A vendor focused on performance can show the timing of various parts in the system.
A vendor focused on troubleshooting can detect potential bugs and issues.
A vendor focused on security can detect potential risky access.

Background Developer Observability

I’m going to coin a term here since there isn’t one: Background Developer Observability. What if the data you need was already here and a system already collected it for you in the background?

That’s what Digma is doing. In Digma's terms, it's called Continuous Feedback. Essentially, they’re collecting OpenTelemetry data, analyzing it and displaying it as information that’s useful for developers. If Lightrun is like a debugger, then Digma is like SonarQube based on actual runtime and production information.

The cool thing is that you probably already use OpenTelemetry without even knowing it. DevOps probably installed that agent already, and the data is already there!

Going back to my question, is anyone using this API?

If you use Digma you can see that right away. OpenTelemetry already collected the information in the background and the DevOps team already paid the price of collection. We can benefit from that too.

Enough Exposition

I know, I go on… Let’s get to the meat and potatoes of why this rocks. Notice that this is a demo, when running locally the benefits are limited. The true value of these tools is in understanding production, still they can provide a lot of insight even when running locally and even when running tests.

Digma has a simple and well-integrated setup wizard for IntelliJ/IDEA. You need to have Docker Desktop running for setup to succeed.
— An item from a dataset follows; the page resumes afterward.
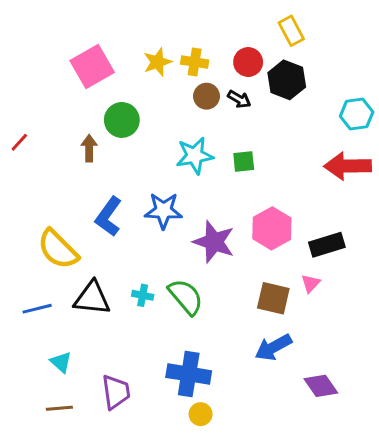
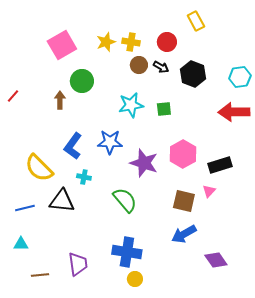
black hexagon: (287, 80) -> (193, 74), moved
cyan cross: (143, 295) -> (84, 177), moved
cyan triangle: (61, 362) -> (21, 244), moved, turned -42

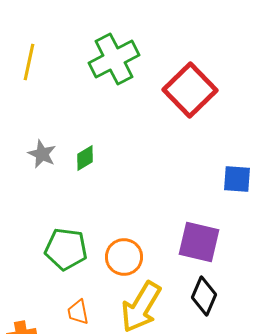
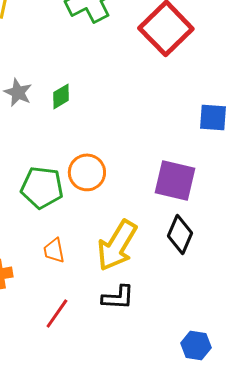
orange circle: (124, 257) -> (87, 172), moved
Note that you don’t need to run your application using Docker, this is simply for the Digma server process where they collect the execution details.
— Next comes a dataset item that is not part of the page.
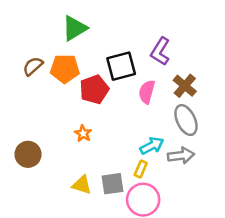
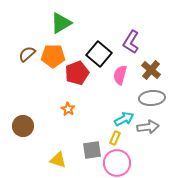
black square: (121, 66) -> (99, 54), turned -35
gray ellipse: (186, 120) -> (152, 98), turned -70
yellow triangle: (82, 185) -> (58, 160), moved

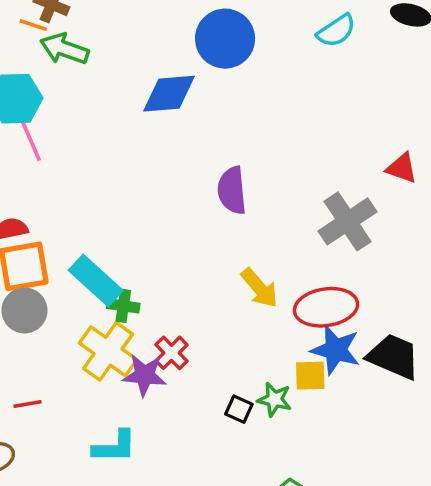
Once it is installed, we can run our application, in my case I just ran the JPA unit test from my latest book and it produced standard traces which are already pretty cool, we can see them listed below:

When we click a trace for one of these, we get the standard trace view, this is nothing new, but it’s really nice to see this information directly in the IDE and readily accessible. I can imagine the immense value this will have for figuring out CI execution issues:

But the real value and where Digma becomes a “Developer Observability” tool instead of an Observability tool, is with the tool window here:

There is a strong connection to the code directly from the observability data and deeper analysis which doesn’t show in my particular overly simplistic hello world. This Toolwindow highlights problematic traces, errors and helps understand real-world issues.

How Does This Help at 2AM?

Disasters happen because we aren’t looking. I’d like to say I open my observability dashboard regularly but I don’t. Then when there’s a failure I take a while to get my bearings within it. The locality of the applicable data is important, it helps us notice issues when they happen. Detect regressions before they turn to failures and understand the impact of the code we just merged.

Prevention starts with awareness and as developers, we handed our situational awareness to the DevOps team.

When the failure actually happens the locality and accessibility of the data makes a big difference. Since we use tools that integrate in the IDE daily this reduces the meantime to a fix. No, a background developer observability tool might not include the information we need to fix a problem. But if it does, then the information is already there and we need nothing else. That is fantastic.

Final Word

With all the discussion about observability and open telemetry, you would think everyone is using them. Unfortunately, the reality is far from that. Yes, there’s some saturation and familiarity in the DevOps crowd. This is not the case for developers.

This is a form of environmental blindness. How can our teams who are so driven by data and facts proceed with secondhand and often outdated data from OPS?

Should I spend time further optimizing this method or will I waste the effort, since few people use it?

We can benchmark things locally just fine, but real-world usage and impact are things that we all need to improve.